Again, I’m predominantly a fan of the barefoot life – just not when I run.

If it works for you, great. It doesn’t work for me. As someone who tried for years to “run barefoot” with no real success, you might just consider increasing your cushion a bit.

It could help with shin splints and Achilles tendon pain.

Strength Training for Shin Splints

As I said above, shin splints often result from a lack of strength in one of a few places.

Here is a short list of areas you could target if you want to get stronger and help reduce your risk of shin splints.

Feet

Every athlete needs a good foundation, and as a runner that would be your feet.

A great way to start building foot strength?

Go barefoot more often.

That doesn’t necessarily mean running or training barefoot, it might just mean not wearing shoes around your house.

You could also do “towel toe curls.”

Place a towel on a smooth floor – tile, linoleum, and hard wood all do the job. Then sit  on a chair at one end of the towel and scrunch your foot together until you’ve bunched the towel and pulled it towards you.
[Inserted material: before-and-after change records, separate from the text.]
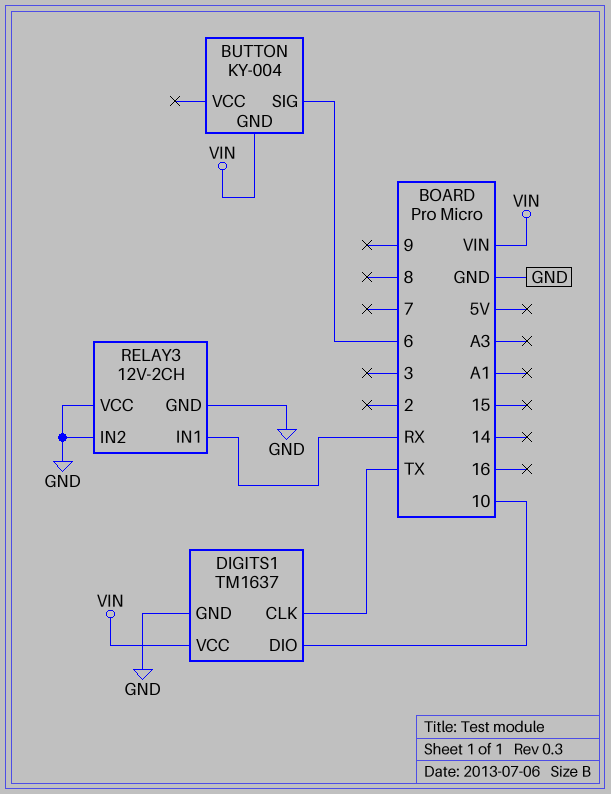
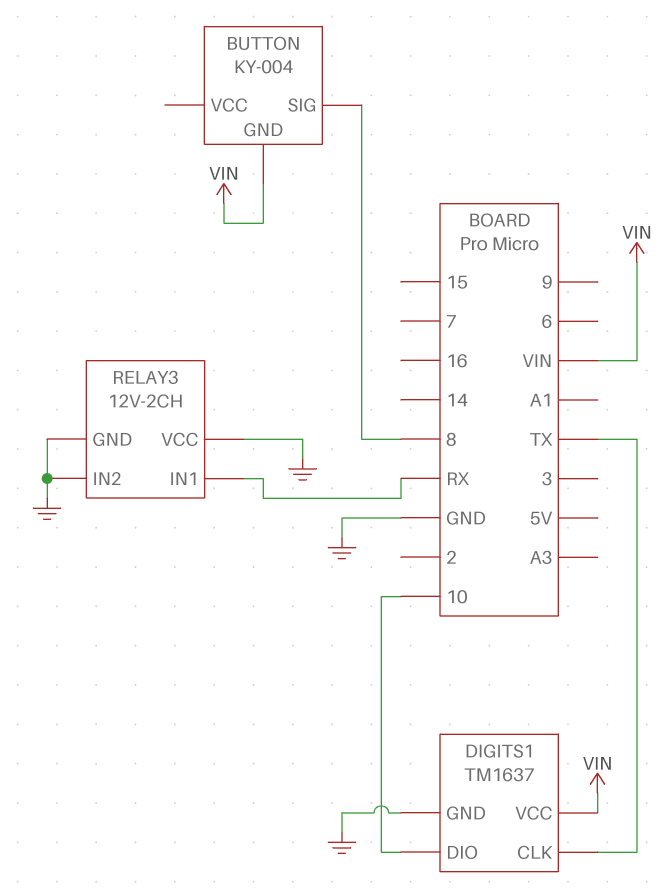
BUTTON pin SIG: 6 -> 8

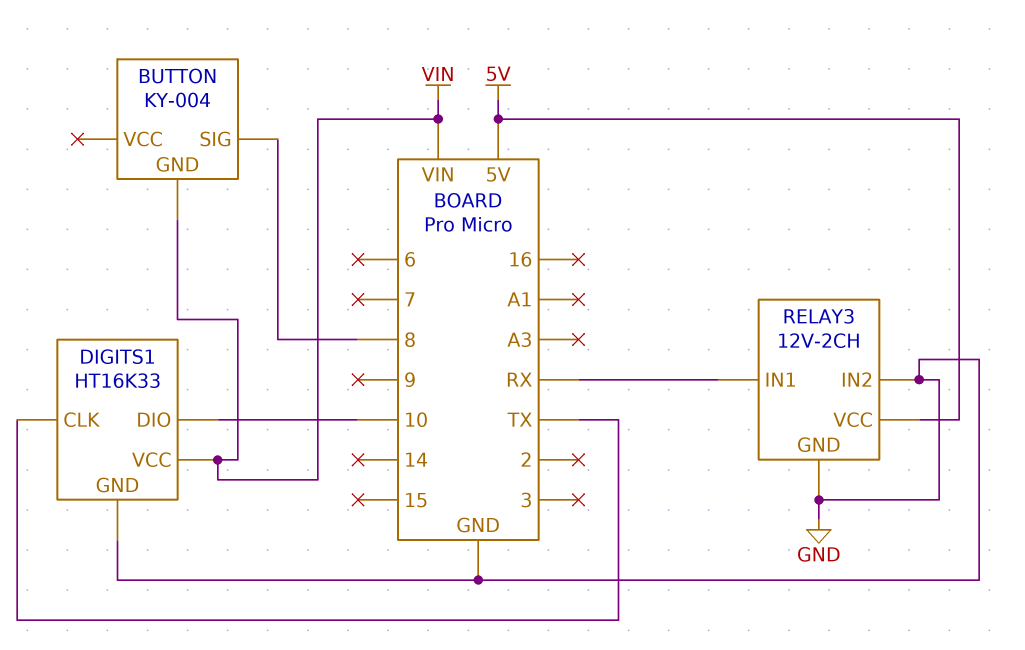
DIGITS1: TM1637 -> HT16K33
RELAY3 pin VCC: GND -> 5V

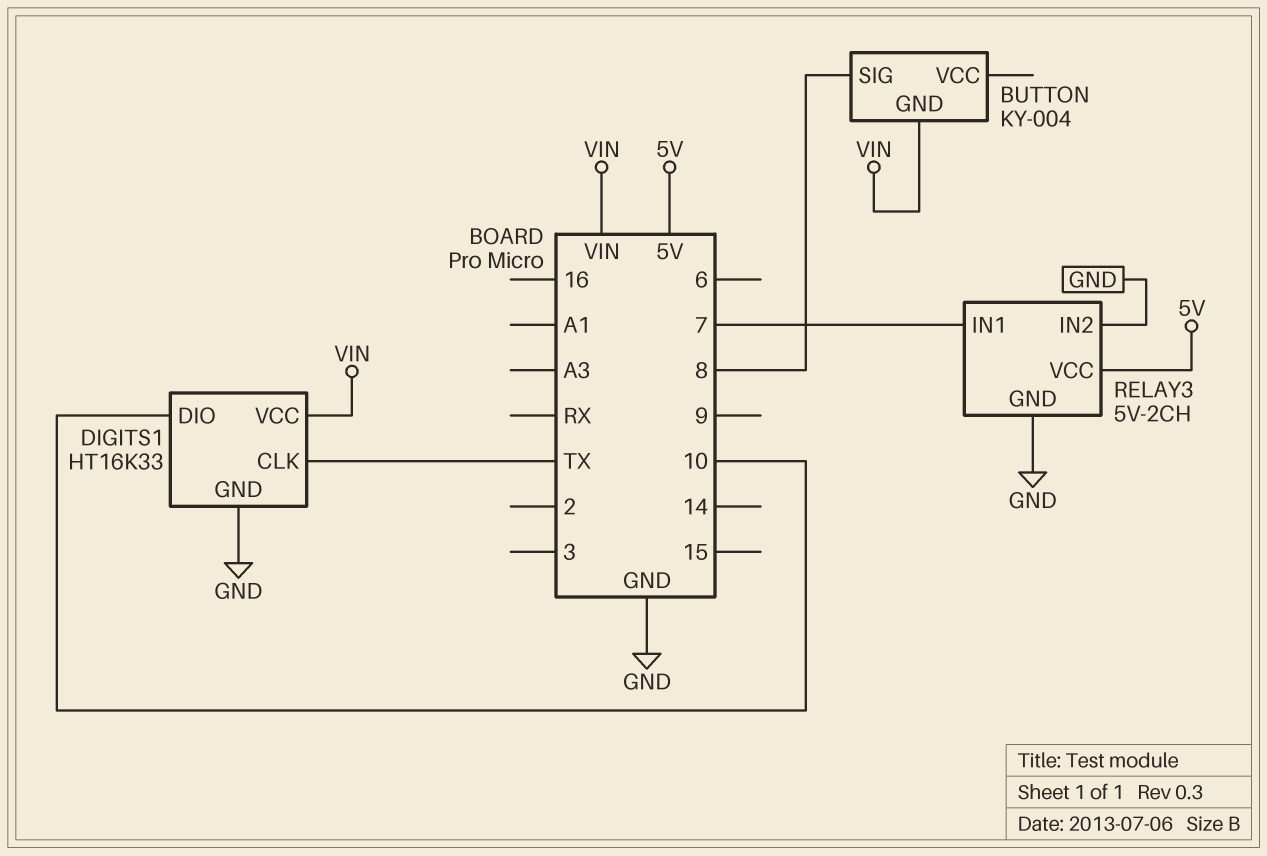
RELAY3: 12V-2CH -> 5V-2CH
RELAY3 pin IN1: RX -> 7

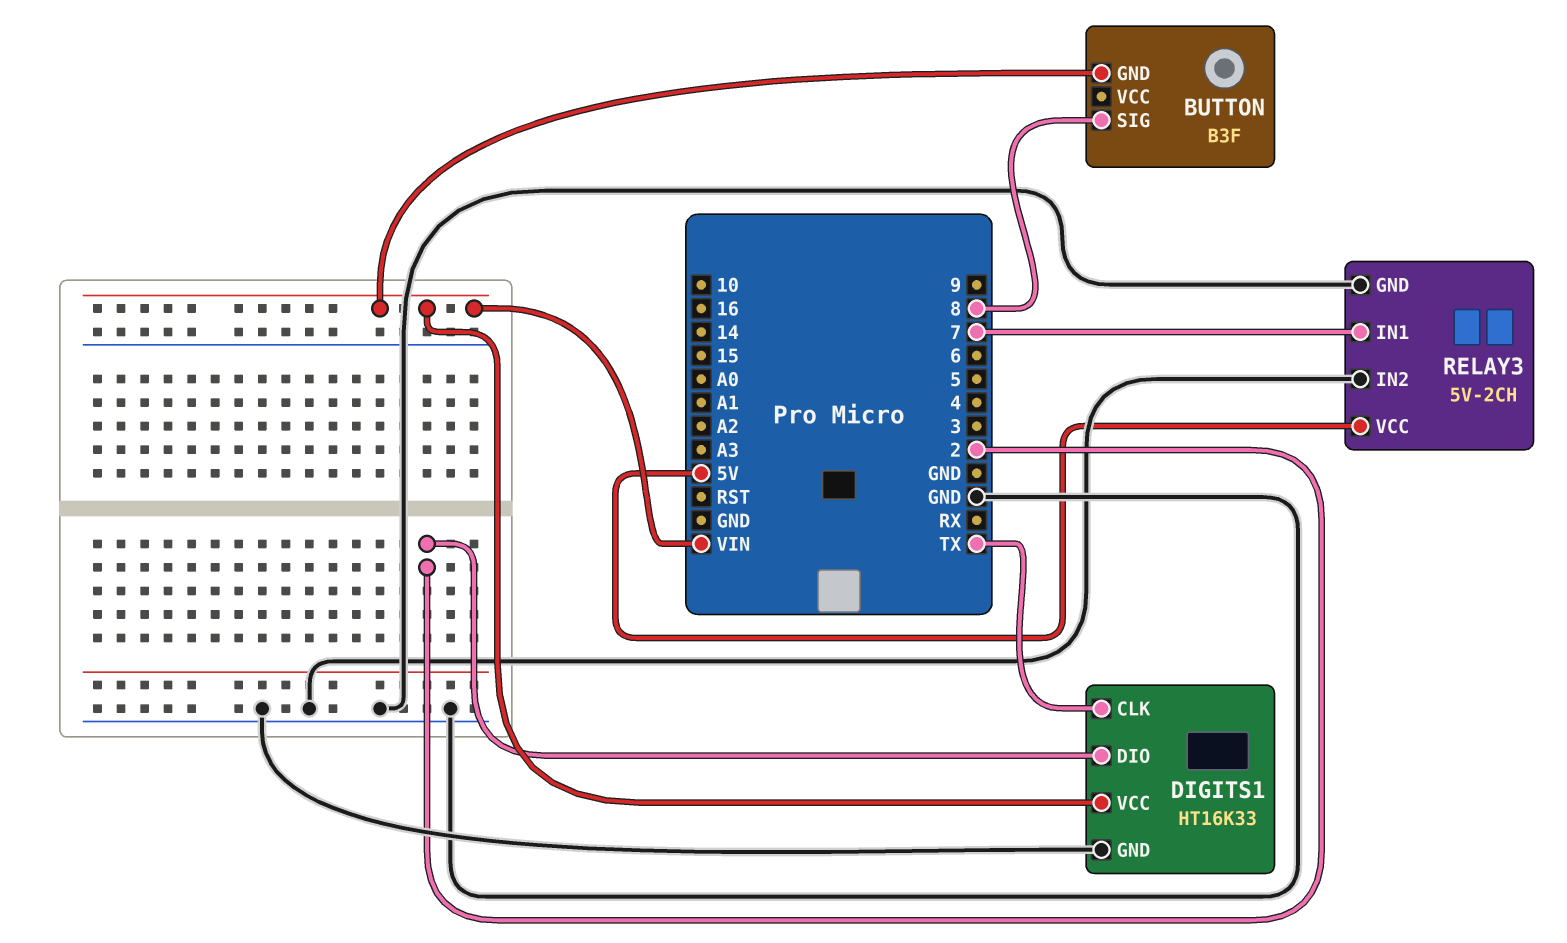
BUTTON: KY-004 -> B3F
DIGITS1 pin DIO: 10 -> 2

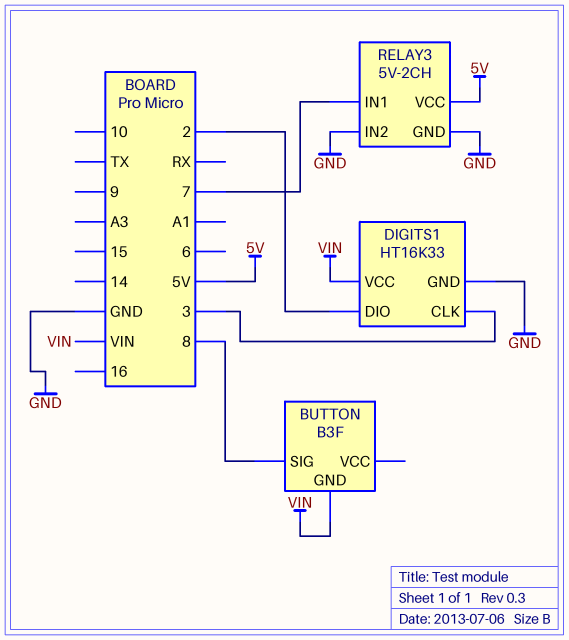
DIGITS1 pin CLK: TX -> 3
To make it harder, you can put some weight at the other end of the towel – even something as small as a large can of tomatoes would do the trick.

You can also do exercises like “piano toes” or “short foot” if you want something different that will also help your feet get stronger.

Lower Abdominals

I also see a lot of athletes struggle to connect to their lower abdominals.

To strengthen these muscles, I really like something like a reverse crunch or a hollow hold.

The primary goal is to accentuate a pelvic tuck.

If you can’t make that connection, you’ll need to practice tilting your pelvis back and forth – think “twerking.”

To start, lay on your back with your knees bent and your feet touching the floor. Then tilt your pelvis back and forth.

If that’s easy, extend your legs.

Then do it standing – you could even do it against a wall to get a little more feedback on how well it’s going.

Finally, move to all fours so you have to fight gravity a bit.

Once you’ve made that connection, return to exercises like the reverse crunch to help build the strength.

Calves (Specifically Soleus)

A lot of the time, runners are not strong enough in their soleus muscle – the deeper muscle of the calf that primarily fires when the knee is bent.

A lot of people – including myself – will talk about elevated calf raises, but a seated calf raise is often more appropriate for runners.

To get the most out of this, you likely want to use a machine, but you can also put something heavy on your knees as you move your calf through a full range of motion. That heavy thing could be anything from a couple dumbbells to a heavy backpack to a child. It would all work for the purpose of adding weight to your seated calf raises.

If none of that works, do elevated calf raises, but bend your knees instead of keeping them straight. It’s the bent knee that targets the soleus.

Posterior Chain (Specifically Glute Max + Medial Hamstrings)

You could also have a weak posterior chain – if you really struggle when going uphill, this could very well be your problem.

To build these, you can do single-leg glute bridges, hamstring curls, Romanian deadlifts… There are many options.

The big goal here is to keep your knees close together and not let your feet turn out. You don’t want to push into the glute med or lateral hamstring. You’re trying to target the internal portion of your posterior chain.

There’s nothing wrong with building the glute med. I include a lot of sumo deadlifts in strength programs for just that purpose. It’s just not the goal here.

Want more?

There might be 100 reasons why you could get shin splints.

But getting stronger certainly won’t hurt.

If you want more on this topic, Running Explained recently did a great episode talking about the topic and her guest, Dr. Whitt wrote a helpful blog post about it as well.

Brodie Sharp from Run Smarter also recently wrote a good blog post on the topic as well.

With something like shin splints, there might be twice as many solutions as there are causes, and you really have to find what helps you.

All of that said, if you’re currently struggling, you should really see a doctor or a PT before it gets worse.

The last thing anybody wants is for a simple case of shin splints to develop into a season-ruining stress fracture.